Perlu kami ingatkan diri kami juga, kami penulis bukanlah orang yang sudah berilmu. Namun sebagaimana kata pepatah,
مَا لَا يُدْرَكُ جُلُّهُ لَا يُتْرَكُ كُلُّهُ
“Sesuatu yang tidak bias di dapatkan dalam jumlah besar
Tidak lantas ditinggalkan semuanya”.
Ibnul Qoyyim Rohimahullah mengatakan,
“Pendengaran, akal/hati keduanya merupakan pokoknya ilmu dan dengannyalah ilmu dapat digapai. Allah Subhanahu wa Ta’ala berfirman,
وَلَقَدْ ذَرَأْنَا لِجَهَنَّمَ كَثِيرًا مِنَ الْجِنِّ وَالْإِنْسِ لَهُمْ قُلُوبٌ لَا يَفْقَهُونَ بِهَا وَلَهُمْ أَعْيُنٌ لَا يُبْصِرُونَ بِهَا وَلَهُمْ آَذَانٌ لَا يَسْمَعُونَ بِهَا أُولَئِكَ كَالْأَنْعَامِ بَلْ هُمْ أَضَلُّ أُولَئِكَ هُمُ الْغَافِلُونَ
“Dan sesungguhnya Kami jadikan untuk (isi neraka Jahannam) kebanyakan dari jin dan manusia, mereka mempunyai akal/hati, tetapi tidak dipergunakannya untuk memahami (ayat-ayat Allah) dan mereka mempunyai mata (tetapi) tidak dipergunakannya untuk melihat (tanda-tanda kekuasaan Allah), dan mereka mempunyai telinga (tetapi) tidak dipergunakannya untuk mendengar (ayat-ayat Allah). Mereka itu layaknya binatang ternak, bahkan mereka lebih sesat lagi. Mereka itulah orang-orang yang lalai”. (QS. Al A’rof [7] : 179)

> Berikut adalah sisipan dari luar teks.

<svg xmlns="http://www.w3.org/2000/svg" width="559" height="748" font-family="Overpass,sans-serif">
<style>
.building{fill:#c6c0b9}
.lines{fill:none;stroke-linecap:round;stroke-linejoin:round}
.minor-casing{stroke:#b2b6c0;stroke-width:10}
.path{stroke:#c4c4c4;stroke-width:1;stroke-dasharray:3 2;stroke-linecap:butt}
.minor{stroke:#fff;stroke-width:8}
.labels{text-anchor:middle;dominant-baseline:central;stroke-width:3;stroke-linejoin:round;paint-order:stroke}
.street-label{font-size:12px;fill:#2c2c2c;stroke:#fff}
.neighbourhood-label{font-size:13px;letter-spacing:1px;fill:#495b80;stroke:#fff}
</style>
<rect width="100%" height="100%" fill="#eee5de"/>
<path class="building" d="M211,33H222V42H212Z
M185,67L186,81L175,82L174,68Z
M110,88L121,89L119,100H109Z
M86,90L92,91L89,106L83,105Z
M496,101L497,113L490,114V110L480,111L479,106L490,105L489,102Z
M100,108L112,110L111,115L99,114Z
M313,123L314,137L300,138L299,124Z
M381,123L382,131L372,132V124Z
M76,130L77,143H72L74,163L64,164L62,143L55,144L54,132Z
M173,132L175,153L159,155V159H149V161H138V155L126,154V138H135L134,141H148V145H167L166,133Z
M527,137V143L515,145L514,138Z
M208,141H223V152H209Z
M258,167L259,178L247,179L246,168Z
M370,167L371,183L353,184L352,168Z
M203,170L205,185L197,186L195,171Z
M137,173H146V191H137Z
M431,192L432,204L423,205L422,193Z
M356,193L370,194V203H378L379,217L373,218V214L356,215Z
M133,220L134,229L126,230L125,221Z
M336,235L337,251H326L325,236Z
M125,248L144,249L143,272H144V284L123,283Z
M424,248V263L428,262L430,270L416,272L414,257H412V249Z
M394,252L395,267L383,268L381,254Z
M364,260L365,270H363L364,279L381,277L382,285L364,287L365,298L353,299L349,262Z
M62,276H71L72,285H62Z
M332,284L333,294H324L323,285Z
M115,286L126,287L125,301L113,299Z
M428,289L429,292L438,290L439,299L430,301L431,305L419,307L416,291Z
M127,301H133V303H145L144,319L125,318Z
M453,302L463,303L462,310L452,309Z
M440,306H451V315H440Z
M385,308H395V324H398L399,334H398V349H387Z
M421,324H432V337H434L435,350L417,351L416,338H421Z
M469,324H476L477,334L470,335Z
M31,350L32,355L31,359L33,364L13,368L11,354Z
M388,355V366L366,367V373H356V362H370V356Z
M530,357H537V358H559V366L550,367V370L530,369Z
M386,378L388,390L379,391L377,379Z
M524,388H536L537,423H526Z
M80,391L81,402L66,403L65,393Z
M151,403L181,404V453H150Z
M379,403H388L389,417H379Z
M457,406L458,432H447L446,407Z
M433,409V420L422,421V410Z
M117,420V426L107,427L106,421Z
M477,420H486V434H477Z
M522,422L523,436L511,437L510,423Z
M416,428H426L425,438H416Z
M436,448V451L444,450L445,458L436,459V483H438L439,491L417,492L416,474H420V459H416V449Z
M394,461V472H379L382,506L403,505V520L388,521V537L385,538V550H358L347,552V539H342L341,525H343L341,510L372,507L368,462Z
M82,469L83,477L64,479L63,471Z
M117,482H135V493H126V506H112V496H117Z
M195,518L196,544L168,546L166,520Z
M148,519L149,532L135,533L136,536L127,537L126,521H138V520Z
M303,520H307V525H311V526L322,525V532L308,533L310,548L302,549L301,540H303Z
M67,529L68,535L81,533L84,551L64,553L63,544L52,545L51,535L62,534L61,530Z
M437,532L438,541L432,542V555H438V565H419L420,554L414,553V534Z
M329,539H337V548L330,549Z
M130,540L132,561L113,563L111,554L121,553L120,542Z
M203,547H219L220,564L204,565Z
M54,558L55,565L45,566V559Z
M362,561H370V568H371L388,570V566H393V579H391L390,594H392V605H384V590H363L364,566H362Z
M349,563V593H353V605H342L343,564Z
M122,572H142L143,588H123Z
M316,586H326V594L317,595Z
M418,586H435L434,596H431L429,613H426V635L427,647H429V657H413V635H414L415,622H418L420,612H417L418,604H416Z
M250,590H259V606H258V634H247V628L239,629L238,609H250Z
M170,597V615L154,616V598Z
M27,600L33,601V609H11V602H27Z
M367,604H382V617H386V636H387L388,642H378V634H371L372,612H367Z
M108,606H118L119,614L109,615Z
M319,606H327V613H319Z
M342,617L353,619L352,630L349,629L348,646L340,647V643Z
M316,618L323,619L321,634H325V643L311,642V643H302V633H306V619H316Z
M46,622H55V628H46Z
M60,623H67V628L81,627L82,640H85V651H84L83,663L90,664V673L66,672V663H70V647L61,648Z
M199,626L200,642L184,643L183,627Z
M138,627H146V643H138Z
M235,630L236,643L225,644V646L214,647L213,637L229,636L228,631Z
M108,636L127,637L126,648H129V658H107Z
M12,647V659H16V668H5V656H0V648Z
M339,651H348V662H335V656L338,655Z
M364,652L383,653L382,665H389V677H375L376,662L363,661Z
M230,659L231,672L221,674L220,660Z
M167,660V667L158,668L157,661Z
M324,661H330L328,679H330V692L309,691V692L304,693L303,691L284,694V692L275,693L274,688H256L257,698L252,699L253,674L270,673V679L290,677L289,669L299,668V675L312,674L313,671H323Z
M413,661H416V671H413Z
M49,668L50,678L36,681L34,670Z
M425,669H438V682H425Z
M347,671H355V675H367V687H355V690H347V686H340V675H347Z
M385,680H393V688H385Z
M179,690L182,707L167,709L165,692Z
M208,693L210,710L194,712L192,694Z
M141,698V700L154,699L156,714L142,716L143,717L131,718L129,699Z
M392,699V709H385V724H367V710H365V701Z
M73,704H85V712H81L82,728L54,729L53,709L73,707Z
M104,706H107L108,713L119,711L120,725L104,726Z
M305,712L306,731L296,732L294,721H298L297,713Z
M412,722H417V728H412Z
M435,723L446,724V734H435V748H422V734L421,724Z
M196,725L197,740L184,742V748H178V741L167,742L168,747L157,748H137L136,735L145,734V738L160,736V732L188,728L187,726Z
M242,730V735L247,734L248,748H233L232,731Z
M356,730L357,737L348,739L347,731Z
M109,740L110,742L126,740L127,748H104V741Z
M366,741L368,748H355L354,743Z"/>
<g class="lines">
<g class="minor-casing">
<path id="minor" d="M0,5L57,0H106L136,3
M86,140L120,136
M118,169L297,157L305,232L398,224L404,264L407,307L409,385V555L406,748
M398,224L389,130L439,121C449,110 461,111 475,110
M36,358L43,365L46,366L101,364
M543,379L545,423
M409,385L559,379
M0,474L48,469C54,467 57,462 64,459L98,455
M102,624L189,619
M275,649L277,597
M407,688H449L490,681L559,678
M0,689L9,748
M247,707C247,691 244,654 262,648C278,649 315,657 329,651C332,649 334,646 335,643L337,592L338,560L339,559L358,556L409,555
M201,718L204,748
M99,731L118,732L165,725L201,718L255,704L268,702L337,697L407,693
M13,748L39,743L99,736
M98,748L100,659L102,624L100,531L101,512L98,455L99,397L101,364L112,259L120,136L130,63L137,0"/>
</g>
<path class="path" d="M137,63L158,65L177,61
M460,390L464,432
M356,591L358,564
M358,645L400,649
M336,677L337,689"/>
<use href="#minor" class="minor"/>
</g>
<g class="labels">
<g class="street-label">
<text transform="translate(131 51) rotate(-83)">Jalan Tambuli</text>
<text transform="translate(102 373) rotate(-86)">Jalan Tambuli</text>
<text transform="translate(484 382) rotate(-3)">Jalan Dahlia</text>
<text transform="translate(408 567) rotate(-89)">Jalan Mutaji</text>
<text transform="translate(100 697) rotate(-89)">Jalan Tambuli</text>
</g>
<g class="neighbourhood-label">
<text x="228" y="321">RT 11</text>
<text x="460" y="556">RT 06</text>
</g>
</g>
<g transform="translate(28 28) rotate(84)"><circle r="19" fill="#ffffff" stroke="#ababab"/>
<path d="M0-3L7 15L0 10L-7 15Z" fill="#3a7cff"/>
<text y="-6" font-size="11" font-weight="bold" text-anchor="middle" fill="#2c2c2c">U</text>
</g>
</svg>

Pada ayat ini Allah Subhanahu wa Ta’ala mengabarkan kepada kita bahwasanya mereka tidak akan mendapatkan ilmu melalui salah satu jalur dari 3 jalur mendapatkan ilmu, yaitu Akal/hati, pendengaran dan penglihatan. Sebagimana firman Allah ‘Azza wa Jalla dalam ayat lainnya,
صُمٌّ بُكْمٌ عُمْيٌ فَهُمْ لَا يَرْجِعُونَ
“Mereka tuli, bisu dan buta, maka tidaklah mereka akan kembali (ke jalan yang benar),”.(QS. Al Baqoroh [2] : 18)”[2].
Ibnu Katsir Rohimahullah mengatakan berkaitan dengan tafsir Surat Al A’rof ayat 179 di atas,
“Firman Allah Subhanahu wa Ta’ala (لَهُمْ قُلُوبٌ لَا يَفْقَهُونَ بِهَا وَلَهُمْ أَعْيُنٌ لَا يُبْصِرُونَ بِهَا وَلَهُمْ آَذَانٌ لَا يَسْمَعُونَ بِهَا) maksudnya adalah mereka tidak dapat memanfaatkan sedikitpun alat indera ini yang dengannya Allah ‘Azza wa Jalla jadikan sebab mendapatkan hidayah. Sebagaimana firman Allah Subhanahu wa Ta’ala,
وَجَعَلْنَا لَهُمْ سَمْعًا وَأَبْصَارًا وَأَفْئِدَةً فَمَا أَغْنَى عَنْهُمْ سَمْعُهُمْ وَلَا أَبْصَارُهُمْ وَلَا أَفْئِدَتُهُمْ مِنْ شَيْءٍ إِذْ كَانُوا يَجْحَدُونَ بِآَيَاتِ اللَّهِ وَحَاقَ بِهِمْ مَا كَانُوا بِهِ يَسْتَهْزِئُونَ
“Kami telah memberikan kepada mereka pendengaran, penglihatan dan hati; tetapi pendengaran, penglihatan dan hati mereka itu tidak berguna sedikit juapun bagi mereka, karena mereka selalu mengingkari ayat-ayat Allah dan mereka telah diliputi oleh siksa yang dahulu selalu mereka memperolok-olokkannya”. ),”.(QS. Al Ahqof [46] : 26)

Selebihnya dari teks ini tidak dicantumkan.